La Unión Europea y su zona del euro viven un momento grave de involución y tensiones internas. Ante la recesión, acompañada de inflación y déficit fiscal, que afecta a la periferia europea, el directorio conservador que hoy rige a la UE aplica una política de austeridad antisocial que agrava la recesión sin lograr aliviar la crisis fiscal, y que podría conducir a la desintegración de Europa en una gran explosión de ira popular.

Ante ello, se vislumbran dos luces de esperanza. Una de ellas es el probable triunfo electoral de la socialdemocracia francesa, decidida a impulsar un viraje europeo hacia una nueva política de estímulo al crecimiento y el empleo. La otra proviene de la creciente presión de los BRIC y de Estados Unidos sobre los dirigentes europeos, para que cambien una política que podría hundir al resto del mundo.

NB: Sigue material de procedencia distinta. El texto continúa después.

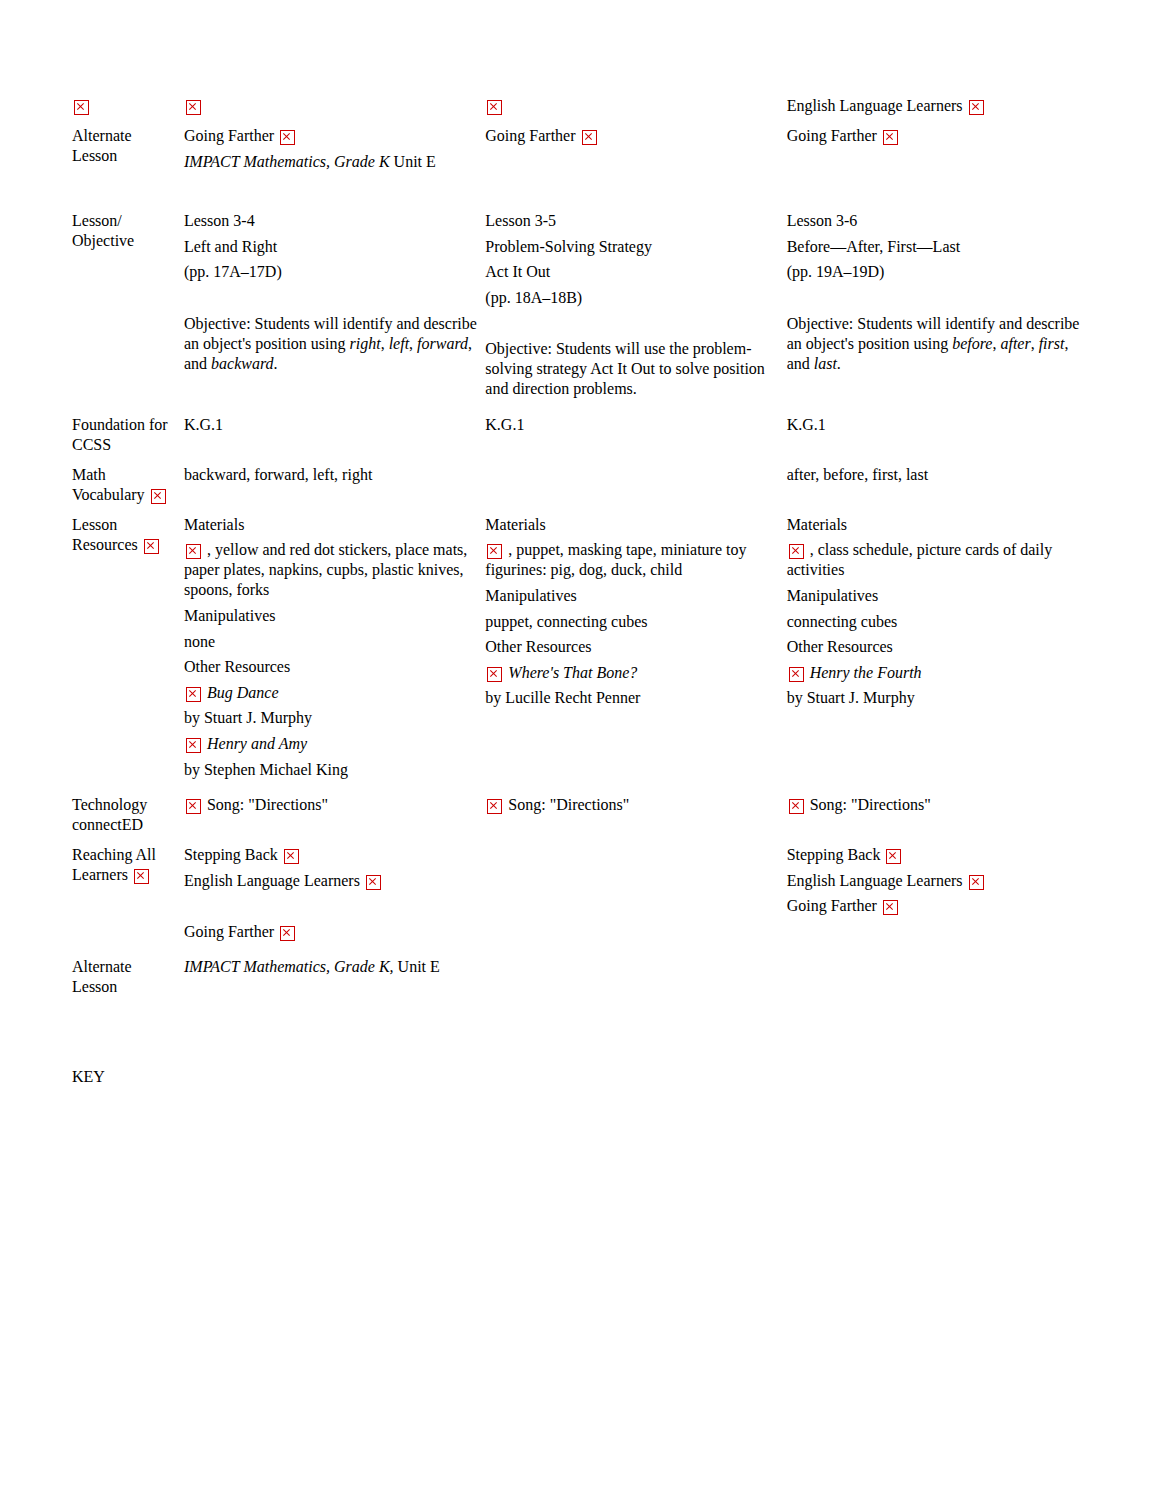| | | | English Language Learners |
| Alternate Lesson | Going Farther IMPACT Mathematics, Grade K Unit E | Going Farther | Going Farther |
| Lesson/ Objective | Lesson 3-4 Left and Right (pp. 17A–17D) Objective: Students will identify and describe an object's position using right , left , forward , and backward . | Lesson 3-5 Problem-Solving Strategy Act It Out (pp. 18A–18B) Objective: Students will use the problem-solving strategy Act It Out to solve position and direction problems. | Lesson 3-6 Before—After, First—Last (pp. 19A–19D) Objective: Students will identify and describe an object's position using before , after , first , and last . |
| Foundation for CCSS | K.G.1 | K.G.1 | K.G.1 |
| Math Vocabulary | backward, forward, left, right | | after, before, first, last |
| Lesson Resources | Materials , yellow and red dot stickers, place mats, paper plates, napkins, cupbs, plastic knives, spoons, forks Manipulatives none Other Resources Bug Dance by Stuart J. Murphy Henry and Amy by Stephen Michael King | Materials , puppet, masking tape, miniature toy figurines: pig, dog, duck, child Manipulatives puppet, connecting cubes Other Resources Where's That Bone? by Lucille Recht Penner | Materials , class schedule, picture cards of daily activities Manipulatives connecting cubes Other Resources Henry the Fourth by Stuart J. Murphy |
| Technology connectED | Song: "Directions" | Song: "Directions" | Song: "Directions" |
| Reaching All Learners | Stepping Back English Language Learners Going Farther | | Stepping Back English Language Learners Going Farther |
| Alternate Lesson | IMPACT Mathematics, Grade K, Unit E | | |
KEY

En escala regional y local, nos interesa la transición que, por circunstancias objetivas, se ha iniciado en Cuba y en Venezuela. La enfermedad de quien concentraba en sus manos la totalidad del poder estatal venezolano ha cambiado dramáticamente las perspectivas políticas del país y de la región que lo circunda.

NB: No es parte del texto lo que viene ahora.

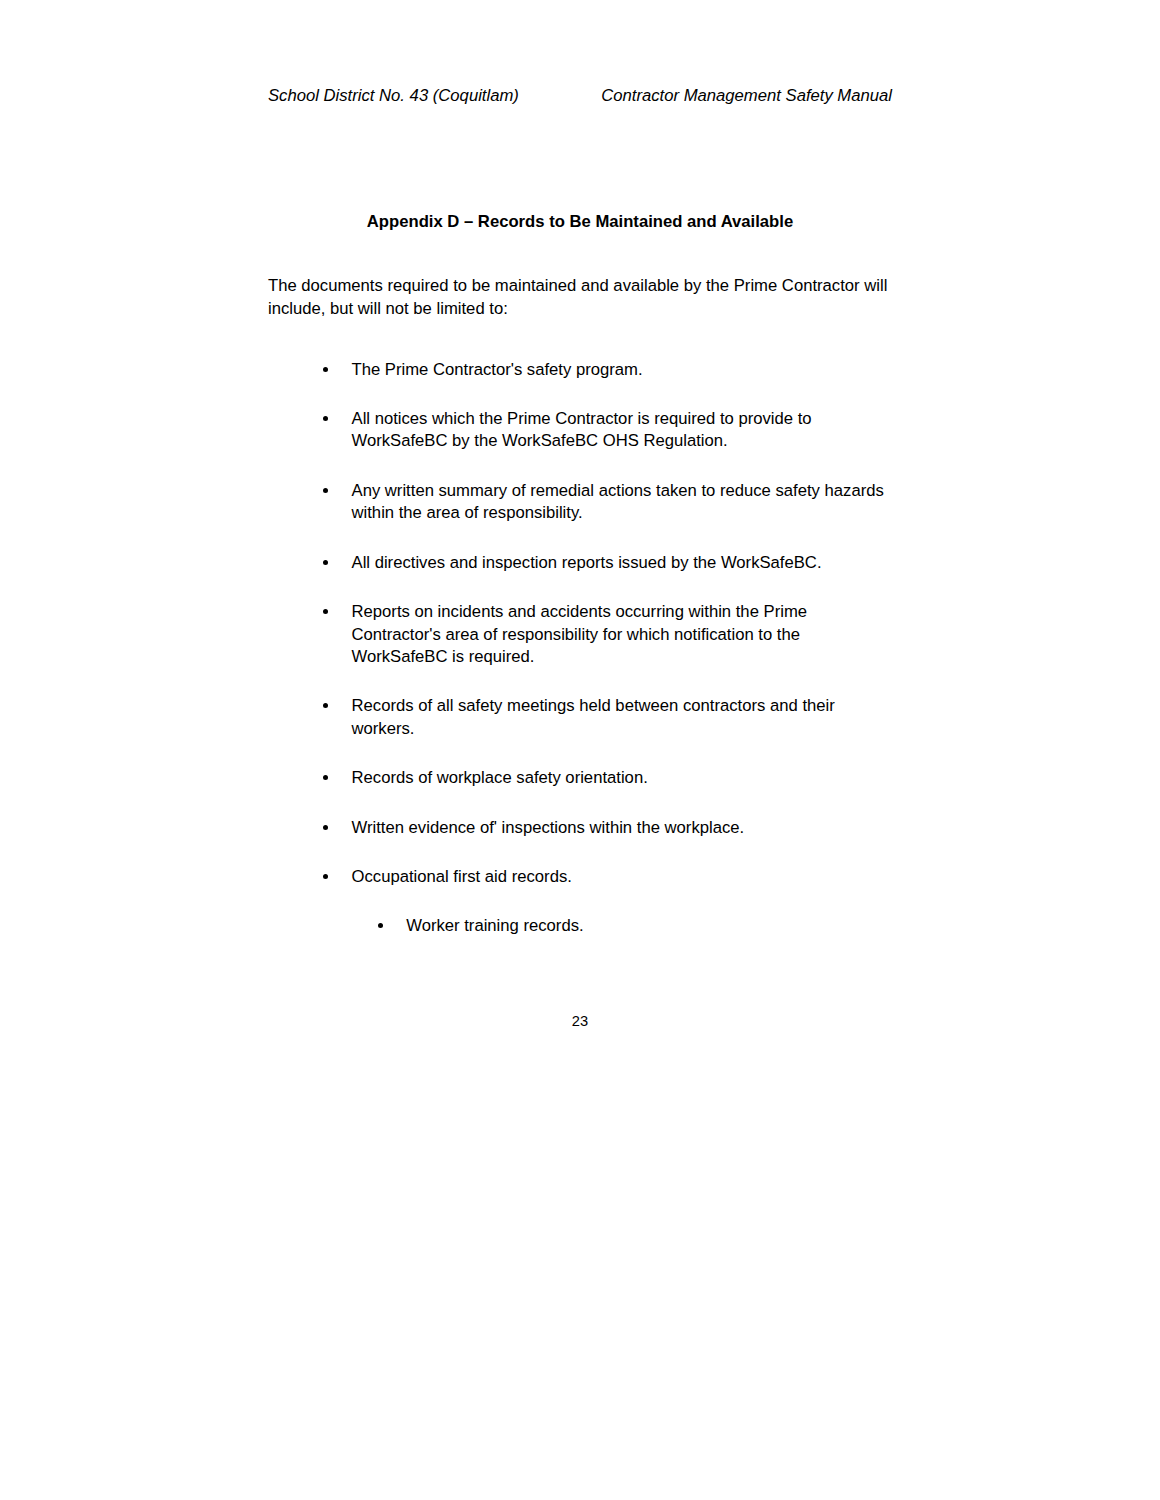School District No. 43 (Coquitlam)
Contractor Management Safety Manual
Appendix D – Records to Be Maintained and Available
The documents required to be maintained and available by the Prime Contractor will include, but will not be limited to:
The Prime Contractor's safety program.
All notices which the Prime Contractor is required to provide to WorkSafeBC by the WorkSafeBC OHS Regulation.
Any written summary of remedial actions taken to reduce safety hazards within the area of responsibility.
All directives and inspection reports issued by the WorkSafeBC.
Reports on incidents and accidents occurring within the Prime Contractor's area of responsibility for which notification to the WorkSafeBC is required.
Records of all safety meetings held between contractors and their workers.
Records of workplace safety orientation.
Written evidence of' inspections within the workplace.
Occupational first aid records.
Worker training records.
23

La creciente probabilidad de que, a partir de 2013, se reducirá el flujo de bonanza venezolana hacia Cuba y clientes menores, estimula la disposición de los dirigentes cubanos de reconocer las nuevas realidades mundiales y ratificar su voluntad de marchar por "el camino del capitalismo" (según la revista The Economist).

La liberalización económica ("vía china") que se inició en la isla tan sólo como "plan B" para el supuesto negado de que les fallase Venezuela, ahora se ha convertido en el "plan A" o, más probablemente, el plan único. Como lo señalan analistas occidentales, la privatización de la economía cubana se ha tornado irreversible, y tarde o temprano la mayor libertad económica impulsará la apertura democrática y la reinserción en el sistema internacional establecido.

 Si en la dirigencia cubana sigue existiendo un sector estalinista desesperado que considera que la "vía china" es condenable y que hay que salvar al régimen chavista contra viento y marea como única tabla de salvación, creemos que debe ser un sector minoritario.